04 April 2016

Real artificial leather

Japanese scientists have grown a full-fledged skin from stem cells

RIA News

Biologists from the RIKEN Institute have grown a full-fledged skin tissue from stem cells, which they successfully implanted into the mouse body, according to an article published in the journal Science Advances (Takagi et al., Bioengineering a 3D integumentary organ system from iPS cells using an in vivo transplantation model).

"Until now, the creation of artificial skin has been hindered by the fact that such tissue samples did not contain important components, such as hair follicles or glands of external secretion, without which the skin is not able to control the thermal regime of the body and perform other functions.
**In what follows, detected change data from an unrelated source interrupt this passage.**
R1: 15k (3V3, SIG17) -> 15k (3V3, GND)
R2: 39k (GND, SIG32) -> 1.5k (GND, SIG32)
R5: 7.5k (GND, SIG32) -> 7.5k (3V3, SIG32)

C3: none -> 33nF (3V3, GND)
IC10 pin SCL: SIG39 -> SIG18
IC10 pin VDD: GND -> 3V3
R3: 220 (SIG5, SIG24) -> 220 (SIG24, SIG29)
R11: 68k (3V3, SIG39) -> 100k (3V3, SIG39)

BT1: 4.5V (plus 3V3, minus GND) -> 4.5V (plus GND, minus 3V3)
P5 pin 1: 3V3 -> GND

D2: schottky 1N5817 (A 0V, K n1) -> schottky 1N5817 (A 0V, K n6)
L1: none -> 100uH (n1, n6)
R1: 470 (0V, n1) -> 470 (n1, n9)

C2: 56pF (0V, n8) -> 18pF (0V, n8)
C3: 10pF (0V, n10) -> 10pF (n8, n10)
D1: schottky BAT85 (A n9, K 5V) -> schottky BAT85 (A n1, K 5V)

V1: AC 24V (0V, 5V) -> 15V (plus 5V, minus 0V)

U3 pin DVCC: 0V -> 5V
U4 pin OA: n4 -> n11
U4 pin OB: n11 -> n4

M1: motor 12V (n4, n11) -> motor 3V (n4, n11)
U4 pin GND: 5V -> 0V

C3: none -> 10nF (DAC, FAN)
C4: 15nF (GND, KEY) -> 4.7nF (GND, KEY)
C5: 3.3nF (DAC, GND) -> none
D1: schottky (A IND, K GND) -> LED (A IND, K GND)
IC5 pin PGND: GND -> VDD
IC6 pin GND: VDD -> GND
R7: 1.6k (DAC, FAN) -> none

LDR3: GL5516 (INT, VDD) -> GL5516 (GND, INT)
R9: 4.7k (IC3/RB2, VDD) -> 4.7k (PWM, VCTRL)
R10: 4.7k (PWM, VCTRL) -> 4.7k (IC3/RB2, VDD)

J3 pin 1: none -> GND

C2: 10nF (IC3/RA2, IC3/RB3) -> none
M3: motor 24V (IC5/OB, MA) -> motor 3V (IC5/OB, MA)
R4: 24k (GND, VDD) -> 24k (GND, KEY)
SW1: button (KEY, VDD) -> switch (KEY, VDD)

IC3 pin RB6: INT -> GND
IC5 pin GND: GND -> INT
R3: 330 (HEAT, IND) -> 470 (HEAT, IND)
Our skin has all these features and it can even be used in laboratory tests instead of animals," said Takashi Tsuji from the RIKEN Institute in Kobe (in a press release from Growing skin in the lab; the drawings below are taken from there).

Tsuji and his colleagues were able to achieve such success thanks to a special strategy of "reprogramming" stem cells, in which scientists grew not individual layers of skin, but the so–called "embryoid body" - a kind of semblance of the embryo, consisting of a mixture of different types of "blanks" of various tissues. The key to all these transformations was the Wnt10b gene, which caused stem cells to turn into different components of the skin.

Having received several such "embryos", scientists implanted them into the body of mice, where these organoids began to grow and turn into adult body tissues. When these embryos grew to a sufficiently large size, the scientists removed them, cut off their skin and transplanted it onto the body of other mice whose skin was damaged.

ipsc_skin1.JPG

This operation was completely successful – the skin completely took root, and it had all the features of a healthy rodent body cover – it had quite a lot of hair follicles, sweat and sebaceous glands and other important skin components that usually cause problems when growing it.

ipsc_skin2.JPG

The creation of the first full-fledged artificial skin, as scientists note, opens the way not only for the creation of the first real skin implants that will help save the lives of people with multiple burns and severe skin diseases, but also, for example, to abandon laboratory tests on animals, which cause protests among many people.